[Content revision data]

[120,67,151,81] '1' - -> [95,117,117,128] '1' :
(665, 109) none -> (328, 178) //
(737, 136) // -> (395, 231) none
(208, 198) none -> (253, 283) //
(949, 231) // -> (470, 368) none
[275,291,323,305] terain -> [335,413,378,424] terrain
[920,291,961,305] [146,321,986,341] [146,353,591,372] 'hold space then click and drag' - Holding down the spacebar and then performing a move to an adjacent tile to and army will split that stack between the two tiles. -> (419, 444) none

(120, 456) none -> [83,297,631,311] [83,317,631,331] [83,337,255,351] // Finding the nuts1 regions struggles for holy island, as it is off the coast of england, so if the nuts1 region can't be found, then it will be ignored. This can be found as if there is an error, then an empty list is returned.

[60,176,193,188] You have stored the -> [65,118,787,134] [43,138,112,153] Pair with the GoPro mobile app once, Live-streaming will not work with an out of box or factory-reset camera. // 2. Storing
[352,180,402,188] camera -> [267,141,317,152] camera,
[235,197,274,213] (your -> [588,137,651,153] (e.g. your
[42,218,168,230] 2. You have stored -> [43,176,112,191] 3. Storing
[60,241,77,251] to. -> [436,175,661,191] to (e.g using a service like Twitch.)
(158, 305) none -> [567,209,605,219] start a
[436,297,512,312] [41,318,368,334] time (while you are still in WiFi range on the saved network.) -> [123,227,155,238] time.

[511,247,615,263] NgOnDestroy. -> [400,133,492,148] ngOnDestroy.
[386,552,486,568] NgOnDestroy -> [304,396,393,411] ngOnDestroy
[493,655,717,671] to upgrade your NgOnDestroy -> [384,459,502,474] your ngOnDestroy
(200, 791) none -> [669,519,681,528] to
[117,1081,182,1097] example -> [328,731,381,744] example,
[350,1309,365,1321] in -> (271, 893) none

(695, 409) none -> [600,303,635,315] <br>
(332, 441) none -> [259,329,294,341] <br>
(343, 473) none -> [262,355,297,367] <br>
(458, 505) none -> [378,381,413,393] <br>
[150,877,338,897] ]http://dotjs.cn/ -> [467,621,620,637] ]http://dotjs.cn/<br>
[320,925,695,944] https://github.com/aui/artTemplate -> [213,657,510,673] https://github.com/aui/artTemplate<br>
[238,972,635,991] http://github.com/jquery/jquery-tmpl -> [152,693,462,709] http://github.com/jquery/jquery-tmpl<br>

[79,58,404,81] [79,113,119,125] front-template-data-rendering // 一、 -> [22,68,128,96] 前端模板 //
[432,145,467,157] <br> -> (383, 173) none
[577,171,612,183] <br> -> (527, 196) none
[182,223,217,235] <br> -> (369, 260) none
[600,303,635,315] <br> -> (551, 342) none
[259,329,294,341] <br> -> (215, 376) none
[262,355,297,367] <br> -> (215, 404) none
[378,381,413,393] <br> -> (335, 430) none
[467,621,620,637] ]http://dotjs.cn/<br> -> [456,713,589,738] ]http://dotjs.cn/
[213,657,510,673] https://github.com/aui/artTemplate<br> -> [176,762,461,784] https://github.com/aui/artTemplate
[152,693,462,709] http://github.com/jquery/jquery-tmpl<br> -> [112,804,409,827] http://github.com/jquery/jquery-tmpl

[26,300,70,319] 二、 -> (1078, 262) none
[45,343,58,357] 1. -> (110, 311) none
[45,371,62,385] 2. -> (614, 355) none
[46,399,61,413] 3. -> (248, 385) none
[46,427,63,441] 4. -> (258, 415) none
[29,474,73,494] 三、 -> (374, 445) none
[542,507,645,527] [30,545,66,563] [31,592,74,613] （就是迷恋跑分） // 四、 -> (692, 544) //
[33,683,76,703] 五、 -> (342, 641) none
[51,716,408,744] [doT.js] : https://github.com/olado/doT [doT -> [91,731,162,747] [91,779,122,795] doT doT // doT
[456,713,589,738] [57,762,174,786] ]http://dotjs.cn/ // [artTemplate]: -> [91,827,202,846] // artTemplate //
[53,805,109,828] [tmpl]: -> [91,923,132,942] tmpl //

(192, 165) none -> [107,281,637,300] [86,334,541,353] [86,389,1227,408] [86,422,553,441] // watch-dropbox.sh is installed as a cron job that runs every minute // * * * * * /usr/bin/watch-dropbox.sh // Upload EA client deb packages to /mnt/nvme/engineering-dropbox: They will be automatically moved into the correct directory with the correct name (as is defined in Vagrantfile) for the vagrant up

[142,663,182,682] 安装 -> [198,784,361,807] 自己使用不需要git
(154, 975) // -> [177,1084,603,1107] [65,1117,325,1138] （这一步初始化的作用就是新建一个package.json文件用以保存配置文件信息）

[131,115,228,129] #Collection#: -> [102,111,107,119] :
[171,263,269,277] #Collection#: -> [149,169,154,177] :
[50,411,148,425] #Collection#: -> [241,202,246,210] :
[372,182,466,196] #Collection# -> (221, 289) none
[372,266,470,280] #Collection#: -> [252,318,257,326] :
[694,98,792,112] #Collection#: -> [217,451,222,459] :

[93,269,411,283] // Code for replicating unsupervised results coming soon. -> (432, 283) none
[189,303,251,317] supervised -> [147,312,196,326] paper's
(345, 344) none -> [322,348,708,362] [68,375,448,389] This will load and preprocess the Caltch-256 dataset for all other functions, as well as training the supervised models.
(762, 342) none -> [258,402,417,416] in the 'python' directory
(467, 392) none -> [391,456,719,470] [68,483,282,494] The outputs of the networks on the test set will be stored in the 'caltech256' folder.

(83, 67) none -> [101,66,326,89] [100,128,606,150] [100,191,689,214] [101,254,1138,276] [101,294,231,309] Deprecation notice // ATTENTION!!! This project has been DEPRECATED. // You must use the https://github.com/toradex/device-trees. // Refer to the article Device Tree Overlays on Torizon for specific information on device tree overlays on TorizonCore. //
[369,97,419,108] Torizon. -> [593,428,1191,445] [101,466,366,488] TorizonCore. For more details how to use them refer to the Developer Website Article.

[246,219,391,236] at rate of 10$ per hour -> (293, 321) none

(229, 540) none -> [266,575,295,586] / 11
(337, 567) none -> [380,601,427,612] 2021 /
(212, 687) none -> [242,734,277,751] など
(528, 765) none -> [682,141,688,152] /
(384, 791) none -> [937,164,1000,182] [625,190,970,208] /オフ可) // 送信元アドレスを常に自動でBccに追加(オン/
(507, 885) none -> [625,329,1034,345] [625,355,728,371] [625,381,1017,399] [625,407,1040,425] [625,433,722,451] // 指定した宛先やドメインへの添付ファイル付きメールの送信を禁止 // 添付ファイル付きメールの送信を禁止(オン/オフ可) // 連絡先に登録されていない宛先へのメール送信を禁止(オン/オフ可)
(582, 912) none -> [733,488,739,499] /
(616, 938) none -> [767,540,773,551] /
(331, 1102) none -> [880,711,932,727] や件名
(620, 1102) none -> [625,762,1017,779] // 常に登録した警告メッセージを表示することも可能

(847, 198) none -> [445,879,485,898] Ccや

What you are asked to do ->
Your task is to restate, word for word, only those lines above that fall between the line holding "[51,716,408,744] [doT.js] : https://github.com/olado/doT" and the line holding "[53,805,109,828] [tmpl]: ->", inclusive.

Answer space ->
[51,716,408,744] [doT.js] : https://github.com/olado/doT [doT -> [91,731,162,747] [91,779,122,795] doT doT // doT
[456,713,589,738] [57,762,174,786] ]http://dotjs.cn/ // [artTemplate]: -> [91,827,202,846] // artTemplate //
[53,805,109,828] [tmpl]: -> [91,923,132,942] tmpl //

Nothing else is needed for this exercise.